(The following is taken from one of the footnotes in the “full version” of my essay “Against the Lie.”)
If there is one thing I hope to convey to the reader, it is the extreme importance to society of the subject matter of schizophrenia itself, especially as it pertains to religion, so that readers who share an anti-esotericist perspective can research it more than I have been able to do. I would also like to emphasize that the problems and traits associated with schizophrenia cannot be conceptually limited to those persons who have been officially diagnosed as “schizophrenic.” The striking similarity between religious esotericist modes of communication and schizophrenic modes of communication simply cannot be written off as trivial. And esotericist modes of communication underlie all of the world’s traditional religions—which in turn underlie all of human civilization. That means that if esotericist religion is a problem that all human beings have in common, then so too is schizophrenia. Nobody can live in human society without having been psychologically harmed by such a state of affairs.
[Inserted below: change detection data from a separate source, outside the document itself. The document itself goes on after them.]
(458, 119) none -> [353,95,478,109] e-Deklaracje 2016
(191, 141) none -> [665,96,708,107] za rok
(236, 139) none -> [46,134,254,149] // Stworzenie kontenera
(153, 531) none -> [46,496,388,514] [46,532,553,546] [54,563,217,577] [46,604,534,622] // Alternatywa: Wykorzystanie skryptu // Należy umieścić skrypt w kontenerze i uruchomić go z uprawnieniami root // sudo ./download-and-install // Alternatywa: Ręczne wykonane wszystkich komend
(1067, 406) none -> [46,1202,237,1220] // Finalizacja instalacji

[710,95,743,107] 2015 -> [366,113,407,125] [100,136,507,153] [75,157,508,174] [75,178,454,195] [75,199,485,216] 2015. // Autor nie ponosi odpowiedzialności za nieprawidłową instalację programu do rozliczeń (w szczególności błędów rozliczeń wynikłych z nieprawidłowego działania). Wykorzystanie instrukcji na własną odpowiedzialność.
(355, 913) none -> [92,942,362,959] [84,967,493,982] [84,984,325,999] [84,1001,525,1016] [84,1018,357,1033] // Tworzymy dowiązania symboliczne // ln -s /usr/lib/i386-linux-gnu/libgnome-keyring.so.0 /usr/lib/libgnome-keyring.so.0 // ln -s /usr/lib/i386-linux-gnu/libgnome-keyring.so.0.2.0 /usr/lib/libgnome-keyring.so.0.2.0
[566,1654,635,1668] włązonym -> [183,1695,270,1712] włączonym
As such, I do not think it would go too far to say that all of human civilization as we know it is at least somewhat “schizophrenogenic,” i.e., schizophrenia-producing.
Related to this, consider what the authors of the medical journal article “The Role of Psychotic Disorders in Religious History Considered” write in their conclusion:
We suggest that some of civilization’s most significant religious figures may have had psychotic symptoms that contributed inspiration for their revelations. It is hoped that this analysis will engender scholarly dialogue about the rational limits of human experience and serve to educate the general public, persons living with mental illness, and healthcare providers about the possibility that persons with primary and mood disorder-associated psychotic-spectrum disorders have had a monumental influence on civilization.
However, I wish to note that my own view is that it is the authors of the ancient esoteric writings who should be considered to have been at least somewhat psychotic, and to have been the persons who received the “revelations,” rather than the characters that they wrote about (such as Abraham, Moses, and Jesus).
I also wish to note that my opposition to esoteric religion is not based on my necessarily having made any determination that the esotericist authors of the sacred scriptures of the world’s traditional religions somehow crossed “the rational limits of human experience”; nor any determination that we ought to extend what we conceive those limits to be. My opposition is instead based on the fact that those authors failed to communicate their experiences and revelations—whatever they were—in a way that was unambiguous and that would not be likely to mislead or unnecessarily confuse the general readership of their writings; and my opposition to esoteric religion is also based on my belief that by effectively requiring people to immerse themselves in writings of that kind—as the world’s traditional religions all do—those religions tend to promote the development of psychosis in society.